Degree Date


Document Type

Dissertation - Public Access

Degree Name

Psy.D. Doctor of Clinical Psychology

Academic Discipline

Clinical Psychology

First Advisor

Sandra Zakowski, PhD

Second Advisor

Leah Horvath, PhD

Third Advisor

Brad Olson, PhD


There has been a steady increase in research and focus on defining and understanding racism and the role it plays in the ongoing inequality and inequity between individuals of White descent and individuals who are Black, indigenous, or people of color (BIPOC). However, little research has focused on what changes with racial beliefs when individuals immigrate between various countries where racism, discrimination, and racial beliefs may appear differently. Our objective was to increase our understanding of how the acculturation process may impact or change racial beliefs over time.

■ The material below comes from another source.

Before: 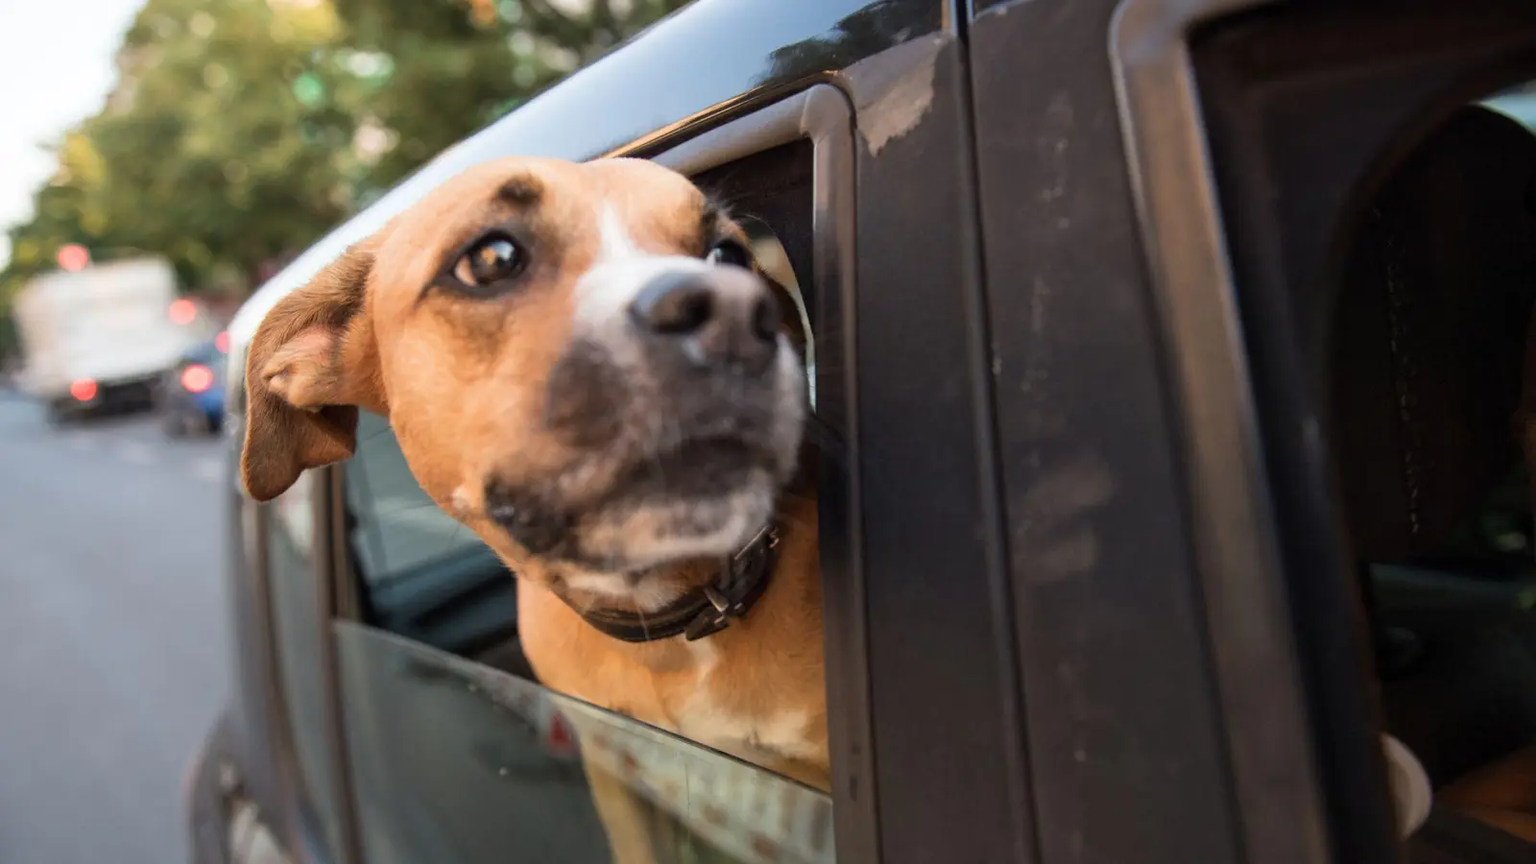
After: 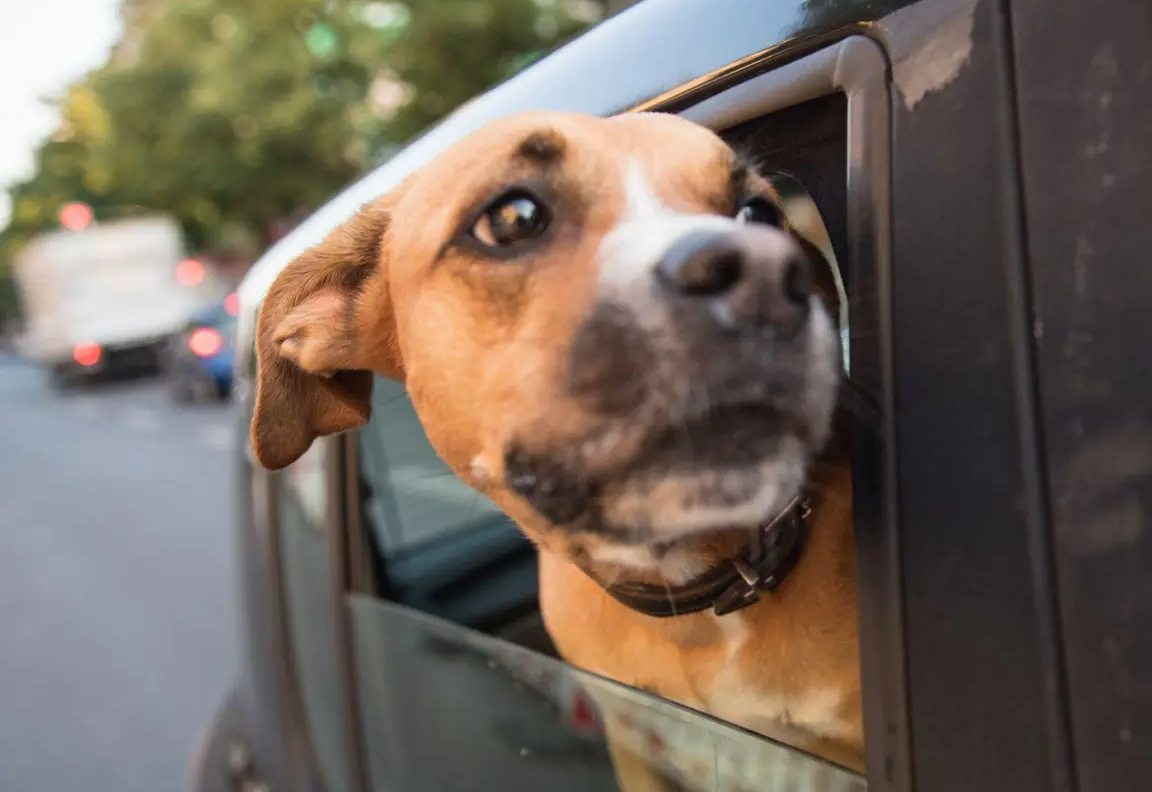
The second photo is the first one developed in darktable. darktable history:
crop: top 5.803%, right 27.864%, bottom 5.804%
contrast brightness saturation: contrast -0.02, brightness -0.01, saturation 0.03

Our research sought participants of Polish descent in the Chicagoland area and our data were analyzed through the interpretative phenomenological approach (IPA) lens. Our analysis uncovered three general experiential themes about the acculturation of racial beliefs which were: (a) A lack of exposure to diversity and the BIPOC community in Poland created a perceived lack of need to discuss or learn about race, racism, and racial beliefs in a meaningful way; (b) Idealization of what sort of life and opportunities were available in the United States as well as misperceptions of interracial relationships in America contributed to the motivation to move here; and (c) Exposure to United States culture as it relates to race and racial beliefs has impacted and contributed to a sense of incongruence between the participants’ views and beliefs of themselves as White individuals, of the Polish and United States culture, and beliefs about other races. Additionally, a general lack of knowledge related to race, racism, and racial beliefs and language barriers may negatively impact Polish immigrants and their abilities to form accurate and healthy beliefs about the BIPOC community. Through understanding the acculturation of racial beliefs, we may better understand the role incoming immigrants play in maintaining systematic racial beliefs.